--- START ---

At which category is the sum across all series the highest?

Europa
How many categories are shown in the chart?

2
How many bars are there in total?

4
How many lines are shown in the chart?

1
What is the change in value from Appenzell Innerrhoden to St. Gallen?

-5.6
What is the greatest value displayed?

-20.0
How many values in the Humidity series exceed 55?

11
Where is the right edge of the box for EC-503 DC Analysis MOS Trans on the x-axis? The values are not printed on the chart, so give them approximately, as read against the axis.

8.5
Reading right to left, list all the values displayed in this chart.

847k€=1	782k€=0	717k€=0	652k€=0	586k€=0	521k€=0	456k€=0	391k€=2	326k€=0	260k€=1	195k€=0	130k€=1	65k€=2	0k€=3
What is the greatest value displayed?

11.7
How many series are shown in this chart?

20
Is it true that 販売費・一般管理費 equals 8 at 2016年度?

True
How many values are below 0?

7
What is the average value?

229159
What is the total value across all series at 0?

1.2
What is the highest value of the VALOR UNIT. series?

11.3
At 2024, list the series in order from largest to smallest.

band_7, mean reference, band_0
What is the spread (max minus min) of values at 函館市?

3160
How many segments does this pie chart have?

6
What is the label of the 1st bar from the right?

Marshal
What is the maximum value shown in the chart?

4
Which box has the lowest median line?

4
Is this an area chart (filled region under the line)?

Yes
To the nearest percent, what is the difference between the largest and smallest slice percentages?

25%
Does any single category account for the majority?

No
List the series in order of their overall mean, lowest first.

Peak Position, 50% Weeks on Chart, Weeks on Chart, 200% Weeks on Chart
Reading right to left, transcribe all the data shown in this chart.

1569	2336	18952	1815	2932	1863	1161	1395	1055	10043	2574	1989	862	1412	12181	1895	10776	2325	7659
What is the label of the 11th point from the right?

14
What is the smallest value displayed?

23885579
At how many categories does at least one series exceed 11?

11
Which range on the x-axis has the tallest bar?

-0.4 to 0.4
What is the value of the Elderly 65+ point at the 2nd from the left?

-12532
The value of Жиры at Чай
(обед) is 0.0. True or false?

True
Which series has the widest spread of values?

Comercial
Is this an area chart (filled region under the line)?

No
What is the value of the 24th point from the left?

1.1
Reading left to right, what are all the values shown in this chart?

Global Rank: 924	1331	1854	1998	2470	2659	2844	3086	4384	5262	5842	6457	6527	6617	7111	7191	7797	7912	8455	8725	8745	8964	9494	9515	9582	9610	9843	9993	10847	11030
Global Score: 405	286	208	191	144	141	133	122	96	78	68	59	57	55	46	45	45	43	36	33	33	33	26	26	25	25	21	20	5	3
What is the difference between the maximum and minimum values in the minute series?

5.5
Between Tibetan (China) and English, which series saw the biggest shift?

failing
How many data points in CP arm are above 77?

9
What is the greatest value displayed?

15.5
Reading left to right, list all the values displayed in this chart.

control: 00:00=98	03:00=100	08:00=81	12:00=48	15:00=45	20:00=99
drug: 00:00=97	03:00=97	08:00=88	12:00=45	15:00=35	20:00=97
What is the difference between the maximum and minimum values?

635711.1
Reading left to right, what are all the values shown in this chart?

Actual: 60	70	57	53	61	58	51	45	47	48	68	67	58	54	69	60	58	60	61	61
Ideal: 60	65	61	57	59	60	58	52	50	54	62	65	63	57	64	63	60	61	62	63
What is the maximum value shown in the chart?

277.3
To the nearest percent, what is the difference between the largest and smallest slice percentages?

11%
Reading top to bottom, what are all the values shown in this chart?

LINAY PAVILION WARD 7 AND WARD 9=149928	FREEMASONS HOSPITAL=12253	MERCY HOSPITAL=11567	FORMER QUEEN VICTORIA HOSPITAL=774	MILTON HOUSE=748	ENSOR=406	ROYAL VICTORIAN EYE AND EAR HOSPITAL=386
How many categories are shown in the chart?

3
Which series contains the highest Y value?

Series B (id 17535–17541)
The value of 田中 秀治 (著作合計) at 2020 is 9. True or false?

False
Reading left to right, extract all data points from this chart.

--- END ---

§ **TASK STATEMENT**: Copy every one of the records above word for word, keeping each line as it stands.

§ **OUTPUT OF THE EXERCISE**:
At which category is the sum across all series the highest?

Europa
How many categories are shown in the chart?

2
How many bars are there in total?

4
How many lines are shown in the chart?

1
What is the change in value from Appenzell Innerrhoden to St. Gallen?

-5.6
What is the greatest value displayed?

-20.0
How many values in the Humidity series exceed 55?

11
Where is the right edge of the box for EC-503 DC Analysis MOS Trans on the x-axis? The values are not printed on the chart, so give them approximately, as read against the axis.

8.5
Reading right to left, list all the values displayed in this chart.

847k€=1	782k€=0	717k€=0	652k€=0	586k€=0	521k€=0	456k€=0	391k€=2	326k€=0	260k€=1	195k€=0	130k€=1	65k€=2	0k€=3
What is the greatest value displayed?

11.7
How many series are shown in this chart?

20
Is it true that 販売費・一般管理費 equals 8 at 2016年度?

True
How many values are below 0?

7
What is the average value?

229159
What is the total value across all series at 0?

1.2
What is the highest value of the VALOR UNIT. series?

11.3
At 2024, list the series in order from largest to smallest.

band_7, mean reference, band_0
What is the spread (max minus min) of values at 函館市?

3160
How many segments does this pie chart have?

6
What is the label of the 1st bar from the right?

Marshal
What is the maximum value shown in the chart?

4
Which box has the lowest median line?

4
Is this an area chart (filled region under the line)?

Yes
To the nearest percent, what is the difference between the largest and smallest slice percentages?

25%
Does any single category account for the majority?

No
List the series in order of their overall mean, lowest first.

Peak Position, 50% Weeks on Chart, Weeks on Chart, 200% Weeks on Chart
Reading right to left, transcribe all the data shown in this chart.

1569	2336	18952	1815	2932	1863	1161	1395	1055	10043	2574	1989	862	1412	12181	1895	10776	2325	7659
What is the label of the 11th point from the right?

14
What is the smallest value displayed?

23885579
At how many categories does at least one series exceed 11?

11
Which range on the x-axis has the tallest bar?

-0.4 to 0.4
What is the value of the Elderly 65+ point at the 2nd from the left?

-12532
The value of Жиры at Чай
(обед) is 0.0. True or false?

True
Which series has the widest spread of values?

Comercial
Is this an area chart (filled region under the line)?

No
What is the value of the 24th point from the left?

1.1
Reading left to right, what are all the values shown in this chart?

Global Rank: 924	1331	1854	1998	2470	2659	2844	3086	4384	5262	5842	6457	6527	6617	7111	7191	7797	7912	8455	8725	8745	8964	9494	9515	9582	9610	9843	9993	10847	11030
Global Score: 405	286	208	191	144	141	133	122	96	78	68	59	57	55	46	45	45	43	36	33	33	33	26	26	25	25	21	20	5	3
What is the difference between the maximum and minimum values in the minute series?

5.5
Between Tibetan (China) and English, which series saw the biggest shift?

failing
How many data points in CP arm are above 77?

9
What is the greatest value displayed?

15.5
Reading left to right, list all the values displayed in this chart.

control: 00:00=98	03:00=100	08:00=81	12:00=48	15:00=45	20:00=99
drug: 00:00=97	03:00=97	08:00=88	12:00=45	15:00=35	20:00=97
What is the difference between the maximum and minimum values?

635711.1
Reading left to right, what are all the values shown in this chart?

Actual: 60	70	57	53	61	58	51	45	47	48	68	67	58	54	69	60	58	60	61	61
Ideal: 60	65	61	57	59	60	58	52	50	54	62	65	63	57	64	63	60	61	62	63
What is the maximum value shown in the chart?

277.3
To the nearest percent, what is the difference between the largest and smallest slice percentages?

11%
Reading top to bottom, what are all the values shown in this chart?

LINAY PAVILION WARD 7 AND WARD 9=149928	FREEMASONS HOSPITAL=12253	MERCY HOSPITAL=11567	FORMER QUEEN VICTORIA HOSPITAL=774	MILTON HOUSE=748	ENSOR=406	ROYAL VICTORIAN EYE AND EAR HOSPITAL=386
How many categories are shown in the chart?

3
Which series contains the highest Y value?

Series B (id 17535–17541)
The value of 田中 秀治 (著作合計) at 2020 is 9. True or false?

False
Reading left to right, extract all data points from this chart.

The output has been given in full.